They’re eager, these beavers — but making sure the damage is meager has the city in a fever.

Three years after the most devastating disaster in city history, Calgary finds itself fighting the latest fallout from the Great Flood of ‘13, this time in the form of giant rodents with an insatiable appetite for trees, and a path of destruction along the city’s riverbanks.

It sounds like a bad science fiction movie, but beavers aren’t exactly new to Calgary, and city officials aren’t actually sure if the total population of Castor canadensis has increased since the big washout, or whether it just seems that way.

“We’re trying to determine how many are out there,” said Tanya Hope, parks ecologist with the City of Calgary.

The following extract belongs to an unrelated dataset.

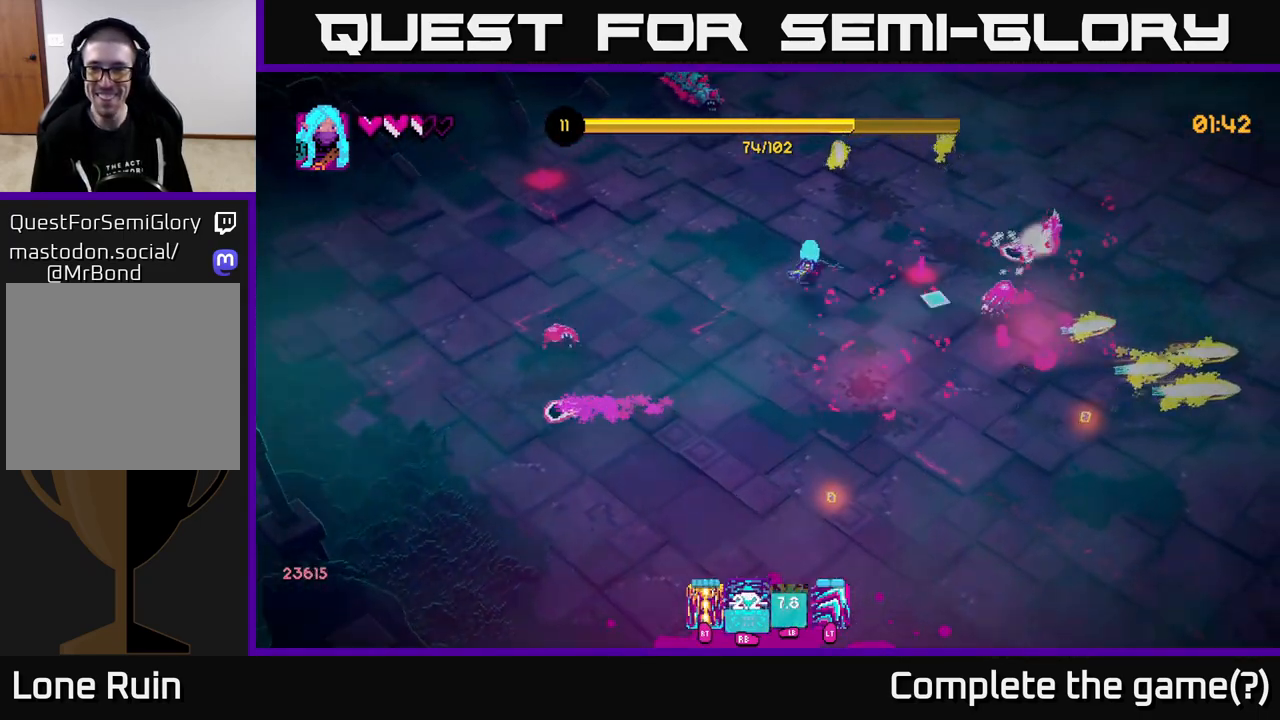
{"buttons": [], "left_stick": "right", "right_stick": "down-right", "events": [[17, "right_stick", "down-right"], [67, "R2", "down"], [167, "R2", "up"], [233, "R2", "down"], [333, "R2", "up"], [383, "R2", "down"], [400, "left_stick", "right"], [467, "R2", "up"]]}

What has definitely changed as a result of the 2013 flood is how Calgary’s rivers flow and where the beavers are congregating as a result of fast and slow sections of the Bow and Elbow.

This year, wildlife experts say the water-loving animals are far more concentrated than before, and appear to be hoarding themselves in different areas of the city than before the flood, which basically wiped the river map clean.

“The lodges are much closer and they seem to be clumping together,” said Hope.

“On Prince’s Island, for example, where we used to have just one beaver lodge we now have three.”

That means up to 18 beavers — including adults, older offspring and kits — can potentially be found gnawing down trees in the area.

That’s a lot of teeth — and because many of the areas impacted have no prior history of beavers, there’s no wire in place to protect the trees from this post-flood population, which if its anything like the beaver community prior to 2013, could number in the 200 range.

The result is extensive devastation, with reports being filed with Calgary 311 of up to 20 and 30 trees being felled in a given area.

“The flood did change the river — they’re out now in areas where they haven’t been before and the tree haven’t been protected,” said Hope.

She also says Calgary’s veteran beavers are getting smart, having learned to get around old wire protection measures, and forcing the city to go with tighter and higher mesh.

“We have to stay one step ahead of them,” she said.

You can easily spot the damage this spring all along the river pathways, though Hope says much of the serious felling actually took place in fall, as the beavers were preparing for winter. The early spring has made the destruction all too obvious.

“We knew the damage was out there,” said Hope.

In the bad old days, the city might have tried to protect the trees by eradicating the buck-toothed pests, but in this enlightened age, Calgary does what it can to live with the animals, destructive trapping being a last resort for forests in danger of being ruined forever.

Beavers are now understood to be a healthy part of an ecosystem, and their activities can help humans too — such as the dam at Prince’s lsland, that helped protect a storm water pond from being swept away during the big flood.

Instead of a beaver cull, trees are wrapped with wire, pipes are built under known dams so the city doesn’t have to knock them down, and Calgary is currently testing a new beaver-deterrent spray that can be applied to a lot of trees in a very short time.

And on Tuesday, the city released a video for private property owners along the rivers, showing them how to wrap their trees to prevent loss to the roving rodents, which include so-called “transient beavers” which are just passing through the city via the rivers.

To keep the beavers from starving, the city only protects 80% of trees in a healthy forest, leaving easily replaced and regrown timber for food and rodent construction projects.

Those landscape-altering endeavours are what made Hope go from just studying Calgary’s beaver population, to really admiring the animals for their cleverness and ingenuity.

“I think beavers are amazing, and they are the only species apart from humans that can completely change the landscape around them,” she said.

“We definitely want to work to keep them here in Calgary.”